Core Protocol Specification

This document explains the core of A2A from a practical implementation perspective.

Scope

Use this guide when you need to:

  • design A2A-compatible client/server behavior,
  • align implementation with current v1.0 release-candidate semantics,
  • plan migration from pre-v1 behavior.

Normative source of truth

For current A2A versions, the canonical protocol definition is the protobuf model:

  • specification/a2a.proto is the normative source.
  • Generated JSON artifacts are convenience outputs for tooling and documentation.
  • SDK bindings and schemas should be generated from proto, not edited manually.

Three-layer model

Layer 1: Canonical data model

Core entities include:

  • AgentCard
  • Task
  • Message
  • Artifact
  • Part

Layer 2: Abstract operations

The core operation set includes:

  • SendMessage
  • SendStreamingMessage
  • GetTask
  • ListTasks
  • CancelTask
  • SubscribeToTask
  • push notification config operations
  • GetExtendedAgentCard

Layer 3: Protocol bindings

A2A maps these operations to concrete transports:

  • JSON-RPC over HTTP
  • gRPC
  • HTTP+JSON/REST

Key v1.0 updates to account for

  • Streaming completion should be detected via task state and stream closure, not a final status field.
  • Terminology is standardized to canceled in protocol text.
  • Service parameters such as A2A-Version and A2A-Extensions are explicit and should be handled consistently.
  • Task identifiers are server-generated; clients should not invent new task IDs for creation.

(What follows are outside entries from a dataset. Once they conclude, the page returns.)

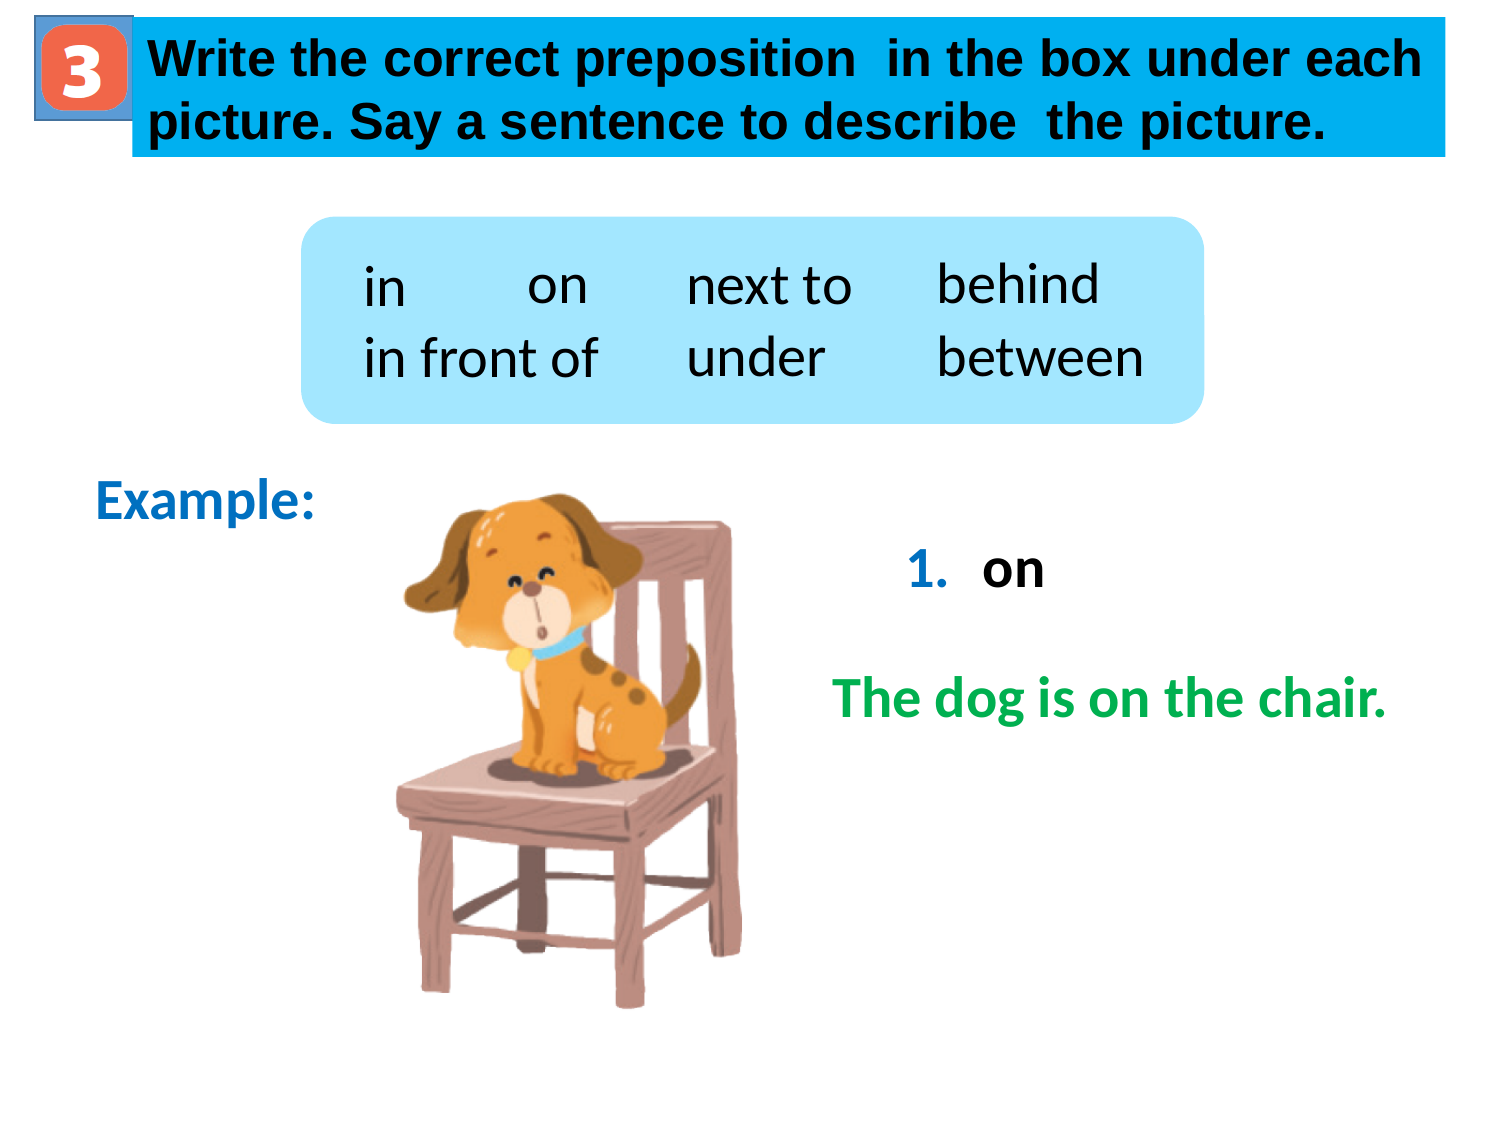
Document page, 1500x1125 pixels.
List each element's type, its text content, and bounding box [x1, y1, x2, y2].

text_box on [968, 521, 1072, 607]
picture [302, 439, 815, 1036]
text_box Example: [80, 453, 302, 539]
text_box in [348, 240, 475, 312]
text_box [301, 216, 1205, 424]
text_box between [921, 323, 1184, 396]
text_box 1. [890, 521, 968, 607]
picture [35, 17, 132, 120]
text_box next to [671, 238, 903, 324]
text_box behind [921, 237, 1184, 323]
text_box on [513, 237, 617, 323]
text_box The dog is on the chair. [815, 651, 1446, 737]
text_box under [671, 311, 900, 396]
text_box Write the correct preposition in the box under each picture. Say a sentence to describe the picture. [132, 17, 1446, 157]
text_box in front of [348, 312, 640, 397]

Implementation guidance by audience

Decision makers

  • Prioritize protocol-version governance and compatibility policy.
  • Define discovery and trust boundaries before large-scale rollout.

Beginners

  • Start with AgentCard discovery, then SendMessage, then task polling and streaming.
  • Learn task lifecycle states before adding extensions.

Developers

  • Build around Task as the durable work unit.
  • Treat Message as interaction payload and Artifact as output payload.
  • Validate media types, auth requirements, and capability flags early.

Advanced users

  • Add version negotiation and migration tests across bindings.
  • Use push notifications and subscription recovery for resilient long tasks.
  • Build extension contracts with strict schema validation and explicit versioning.